Pour Thomas Naulleau, dirigeant des Ateliers Bigata, 80 salariés à Eysines : " Ce plan est pertinent, mais pas suffisant pour sauver tous les emplois qui risquent de disparaître".
Ce sont des outils pour éviter l'écroulement complet de la filière, mais pas suffisants pour éviter une restructuration qui malheureusement aura lieu.

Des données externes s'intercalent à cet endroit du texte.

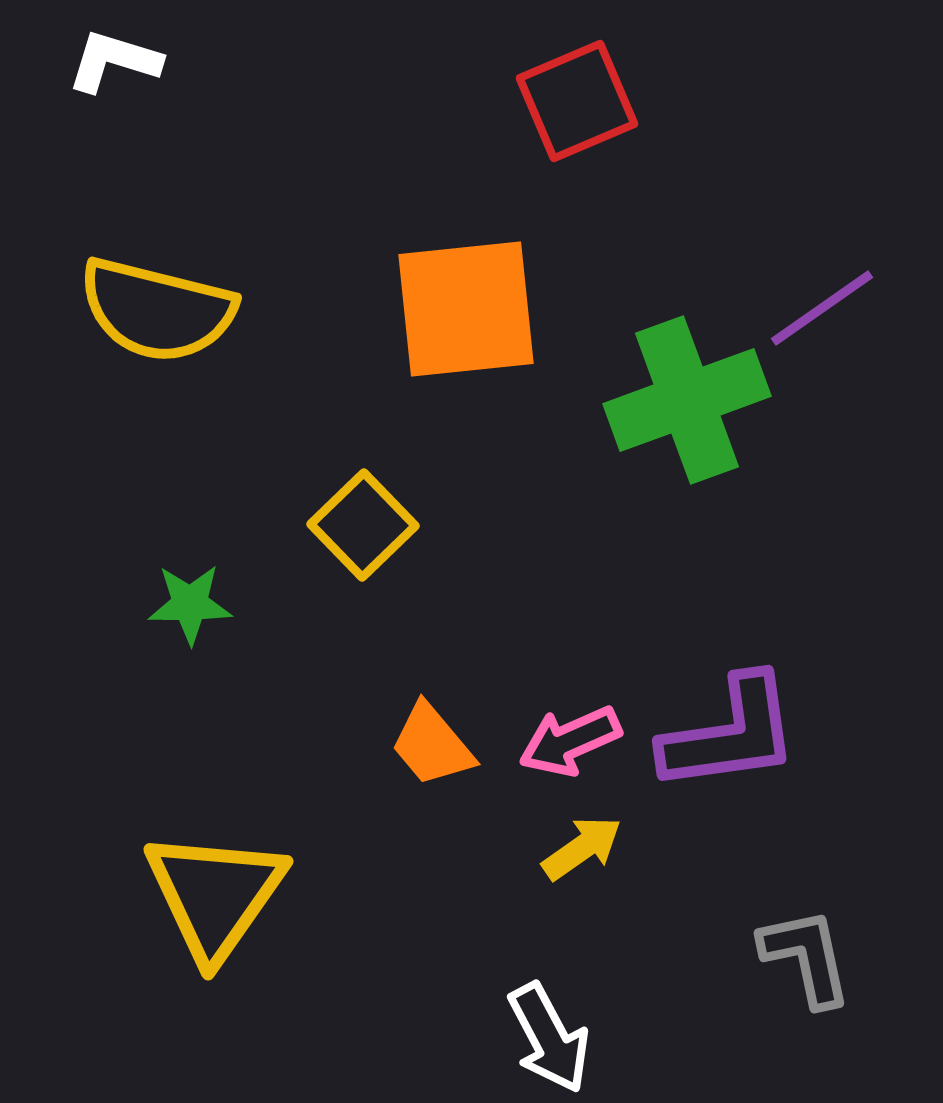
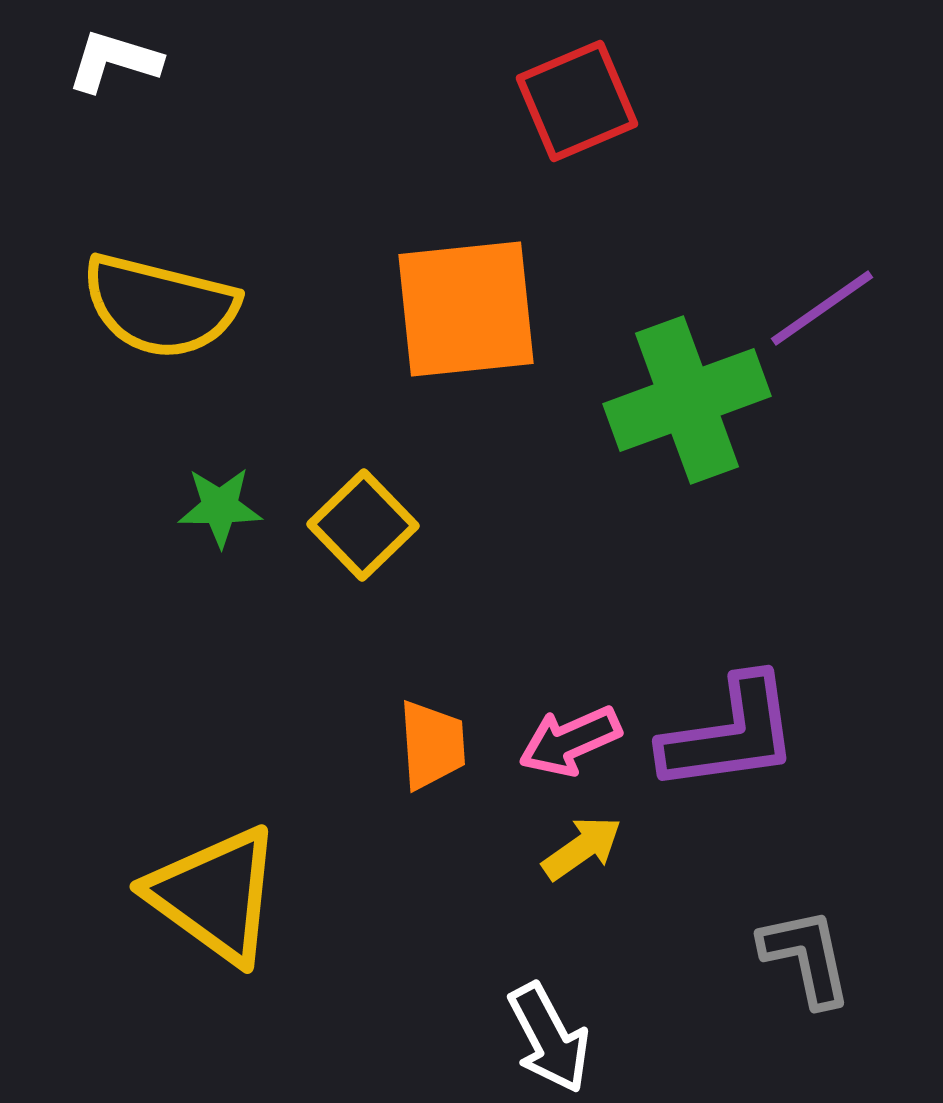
yellow semicircle: moved 3 px right, 4 px up
green star: moved 30 px right, 97 px up
orange trapezoid: rotated 144 degrees counterclockwise
yellow triangle: rotated 29 degrees counterclockwise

Thomas Naulleau - directeur Ateliers Bigata -
L'activité de cette entreprise girondine est tombée en dessous de 50%, " On a utilisé le chômage partiel pour 2/3 des effectifs" : "la situation elle est subie, alors que nos salariés n'ont pas démérité, elle est due à cette contraction violente..." "Cette enreprise a une activité liée à la R&D pour l'aérospatial et la défense : là il y a des projets et des budgets et on sera sollicité, de même sur la pile à combustible pour un transport aérien décarboné, mais sur l'aspect maintenance, qui représente 90% de notre chiffre d'affaires, cela va être difficile avec notamment la mise à la casse..."
Thomas Naulleau salue la "prise en compte réaliste des ministres concernés de l'ampleur des dégâts, en reconnaissant qu'on va mettre trois ans pour que l'activité revienne au niveau de 2019, mais je ne conçois pas de conserver des salariés pendant deux ans en activité partielle. Sachant qu'il va y avoir des effets à partir de 2021, d'ici là on sera obligé de se restructurer ce qui sera sinistre sur le plan humain, d'autant qu'on fonctionne avec 70% de l'activité à l'export".
Huit hélicoptères CARACAL dès 2023
"Cette crise aussi grave appelle nécessairement une réponse forte", commentait en introduction Florence Parly la Ministre des Armées pour le volet la concernant.
Au seuil d'une crise majeure, il n'y a pas l'équipe civile d'un côté et l'équipe militaire de l'autre, il y a l'équipe France. Il y va de la souveraineté de nos emplois et de notre économie.
Florence Parly - Ministre des Armées -
Et de détailler les crédits qui vont passer de 2 milliards à 3,5 milliards en 2025 pour l'aviation de combat. "Nous ne dépendons de personne pour produire nos équipements, c'est l'une des industrie les plus indépendantes au monde".
"600 millions de commandes militaires vont être accélérées. Acquisition de trois avions A330 pour l'Armée de l'Air en remplacement des A310 et A340. Huit hélicoptères Caracal sont aussi commandés pour remplacer les hélicoptères qui ont plus de 40 ans d'âge. Ils devraient être remplacés dès 2023 a lieu de 2028."
Bruno Le Maire a estimé en fin d'intervention que "si nous n'étions pas intervenu tout de suite, ce sont 1/3 des emplois, 100 000 sur 300 000 directs et indirects qui auraient disparu, cela aurait été un drame familial et territorial". Pas évident que tous les emplois soient sauvés, l'avenir proche nous le dira.